### Source information ###

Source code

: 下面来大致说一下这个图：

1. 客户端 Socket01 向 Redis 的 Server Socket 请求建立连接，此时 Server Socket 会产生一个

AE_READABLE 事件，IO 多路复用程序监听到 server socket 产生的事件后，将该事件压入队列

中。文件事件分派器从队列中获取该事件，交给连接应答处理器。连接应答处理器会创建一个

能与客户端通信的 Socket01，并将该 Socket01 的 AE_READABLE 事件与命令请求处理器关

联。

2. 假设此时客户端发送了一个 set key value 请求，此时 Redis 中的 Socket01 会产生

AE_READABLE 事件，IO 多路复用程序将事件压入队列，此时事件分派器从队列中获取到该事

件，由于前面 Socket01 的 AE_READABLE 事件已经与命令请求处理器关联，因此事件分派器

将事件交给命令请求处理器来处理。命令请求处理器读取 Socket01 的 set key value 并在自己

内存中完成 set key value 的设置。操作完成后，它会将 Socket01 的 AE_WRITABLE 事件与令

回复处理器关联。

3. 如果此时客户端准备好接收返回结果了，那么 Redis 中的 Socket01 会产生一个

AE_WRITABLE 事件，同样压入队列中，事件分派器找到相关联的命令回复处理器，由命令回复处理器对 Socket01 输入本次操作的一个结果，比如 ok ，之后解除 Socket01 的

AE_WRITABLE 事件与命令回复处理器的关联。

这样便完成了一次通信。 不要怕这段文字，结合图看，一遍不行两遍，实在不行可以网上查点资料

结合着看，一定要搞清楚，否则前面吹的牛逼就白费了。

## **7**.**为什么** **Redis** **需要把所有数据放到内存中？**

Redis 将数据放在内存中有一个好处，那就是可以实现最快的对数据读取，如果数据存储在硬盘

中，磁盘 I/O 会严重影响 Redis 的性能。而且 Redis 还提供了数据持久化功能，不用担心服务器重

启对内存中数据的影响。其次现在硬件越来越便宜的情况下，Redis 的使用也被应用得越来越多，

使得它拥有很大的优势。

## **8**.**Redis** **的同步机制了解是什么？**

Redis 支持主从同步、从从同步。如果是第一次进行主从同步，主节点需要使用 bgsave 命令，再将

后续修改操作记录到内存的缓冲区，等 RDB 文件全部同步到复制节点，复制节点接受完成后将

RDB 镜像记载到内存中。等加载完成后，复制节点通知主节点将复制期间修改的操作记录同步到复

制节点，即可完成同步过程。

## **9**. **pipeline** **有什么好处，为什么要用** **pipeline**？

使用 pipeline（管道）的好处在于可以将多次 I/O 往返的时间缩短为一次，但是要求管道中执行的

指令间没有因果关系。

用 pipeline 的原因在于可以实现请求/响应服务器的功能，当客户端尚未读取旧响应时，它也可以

###

▸ What you have to do: Reproduce every line of the records verbatim, with all characters, markup, and line breaks left as they are.

▸ Your solution:
Source code

: 下面来大致说一下这个图：

1. 客户端 Socket01 向 Redis 的 Server Socket 请求建立连接，此时 Server Socket 会产生一个

AE_READABLE 事件，IO 多路复用程序监听到 server socket 产生的事件后，将该事件压入队列

中。文件事件分派器从队列中获取该事件，交给连接应答处理器。连接应答处理器会创建一个

能与客户端通信的 Socket01，并将该 Socket01 的 AE_READABLE 事件与命令请求处理器关

联。

2. 假设此时客户端发送了一个 set key value 请求，此时 Redis 中的 Socket01 会产生

AE_READABLE 事件，IO 多路复用程序将事件压入队列，此时事件分派器从队列中获取到该事

件，由于前面 Socket01 的 AE_READABLE 事件已经与命令请求处理器关联，因此事件分派器

将事件交给命令请求处理器来处理。命令请求处理器读取 Socket01 的 set key value 并在自己

内存中完成 set key value 的设置。操作完成后，它会将 Socket01 的 AE_WRITABLE 事件与令

回复处理器关联。

3. 如果此时客户端准备好接收返回结果了，那么 Redis 中的 Socket01 会产生一个

AE_WRITABLE 事件，同样压入队列中，事件分派器找到相关联的命令回复处理器，由命令回复处理器对 Socket01 输入本次操作的一个结果，比如 ok ，之后解除 Socket01 的

AE_WRITABLE 事件与命令回复处理器的关联。

这样便完成了一次通信。 不要怕这段文字，结合图看，一遍不行两遍，实在不行可以网上查点资料

结合着看，一定要搞清楚，否则前面吹的牛逼就白费了。

## **7**.**为什么** **Redis** **需要把所有数据放到内存中？**

Redis 将数据放在内存中有一个好处，那就是可以实现最快的对数据读取，如果数据存储在硬盘

中，磁盘 I/O 会严重影响 Redis 的性能。而且 Redis 还提供了数据持久化功能，不用担心服务器重

启对内存中数据的影响。其次现在硬件越来越便宜的情况下，Redis 的使用也被应用得越来越多，

使得它拥有很大的优势。

## **8**.**Redis** **的同步机制了解是什么？**

Redis 支持主从同步、从从同步。如果是第一次进行主从同步，主节点需要使用 bgsave 命令，再将

后续修改操作记录到内存的缓冲区，等 RDB 文件全部同步到复制节点，复制节点接受完成后将

RDB 镜像记载到内存中。等加载完成后，复制节点通知主节点将复制期间修改的操作记录同步到复

制节点，即可完成同步过程。

## **9**. **pipeline** **有什么好处，为什么要用** **pipeline**？

使用 pipeline（管道）的好处在于可以将多次 I/O 往返的时间缩短为一次，但是要求管道中执行的

指令间没有因果关系。

用 pipeline 的原因在于可以实现请求/响应服务器的功能，当客户端尚未读取旧响应时，它也可以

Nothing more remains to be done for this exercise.